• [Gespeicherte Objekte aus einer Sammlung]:
┄┄┄┄┄┄

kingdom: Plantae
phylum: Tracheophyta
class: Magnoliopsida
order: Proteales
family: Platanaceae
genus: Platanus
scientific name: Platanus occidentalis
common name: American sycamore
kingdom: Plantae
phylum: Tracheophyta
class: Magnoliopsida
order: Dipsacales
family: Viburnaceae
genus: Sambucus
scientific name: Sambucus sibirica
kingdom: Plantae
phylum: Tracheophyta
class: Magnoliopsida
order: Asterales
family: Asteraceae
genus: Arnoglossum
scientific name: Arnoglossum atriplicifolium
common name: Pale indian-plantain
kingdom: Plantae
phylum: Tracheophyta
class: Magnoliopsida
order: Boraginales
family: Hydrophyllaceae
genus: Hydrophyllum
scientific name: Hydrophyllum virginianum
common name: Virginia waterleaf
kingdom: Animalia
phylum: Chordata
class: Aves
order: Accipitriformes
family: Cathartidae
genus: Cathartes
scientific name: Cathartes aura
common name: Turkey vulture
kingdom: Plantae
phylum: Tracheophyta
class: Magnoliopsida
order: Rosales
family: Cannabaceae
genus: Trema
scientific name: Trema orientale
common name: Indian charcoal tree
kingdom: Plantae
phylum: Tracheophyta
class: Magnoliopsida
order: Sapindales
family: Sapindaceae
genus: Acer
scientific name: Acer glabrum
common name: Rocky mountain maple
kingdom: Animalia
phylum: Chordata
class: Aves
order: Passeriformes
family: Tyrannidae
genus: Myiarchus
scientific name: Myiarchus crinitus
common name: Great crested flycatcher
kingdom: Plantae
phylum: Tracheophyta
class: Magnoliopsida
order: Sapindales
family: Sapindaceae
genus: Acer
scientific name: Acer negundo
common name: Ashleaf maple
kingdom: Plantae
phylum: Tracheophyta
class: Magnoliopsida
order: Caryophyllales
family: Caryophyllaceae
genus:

┄┄┄┄┄┄

• [WAS ZU TUN IST]: Gib sämtliche Zeilen der obigen Daten unverändert und vollständig wieder.

• [AUSGABE FOLGT]:
kingdom: Plantae
phylum: Tracheophyta
class: Magnoliopsida
order: Proteales
family: Platanaceae
genus: Platanus
scientific name: Platanus occidentalis
common name: American sycamore
kingdom: Plantae
phylum: Tracheophyta
class: Magnoliopsida
order: Dipsacales
family: Viburnaceae
genus: Sambucus
scientific name: Sambucus sibirica
kingdom: Plantae
phylum: Tracheophyta
class: Magnoliopsida
order: Asterales
family: Asteraceae
genus: Arnoglossum
scientific name: Arnoglossum atriplicifolium
common name: Pale indian-plantain
kingdom: Plantae
phylum: Tracheophyta
class: Magnoliopsida
order: Boraginales
family: Hydrophyllaceae
genus: Hydrophyllum
scientific name: Hydrophyllum virginianum
common name: Virginia waterleaf
kingdom: Animalia
phylum: Chordata
class: Aves
order: Accipitriformes
family: Cathartidae
genus: Cathartes
scientific name: Cathartes aura
common name: Turkey vulture
kingdom: Plantae
phylum: Tracheophyta
class: Magnoliopsida
order: Rosales
family: Cannabaceae
genus: Trema
scientific name: Trema orientale
common name: Indian charcoal tree
kingdom: Plantae
phylum: Tracheophyta
class: Magnoliopsida
order: Sapindales
family: Sapindaceae
genus: Acer
scientific name: Acer glabrum
common name: Rocky mountain maple
kingdom: Animalia
phylum: Chordata
class: Aves
order: Passeriformes
family: Tyrannidae
genus: Myiarchus
scientific name: Myiarchus crinitus
common name: Great crested flycatcher
kingdom: Plantae
phylum: Tracheophyta
class: Magnoliopsida
order: Sapindales
family: Sapindaceae
genus: Acer
scientific name: Acer negundo
common name: Ashleaf maple
kingdom: Plantae
phylum: Tracheophyta
class: Magnoliopsida
order: Caryophyllales
family: Caryophyllaceae
genus:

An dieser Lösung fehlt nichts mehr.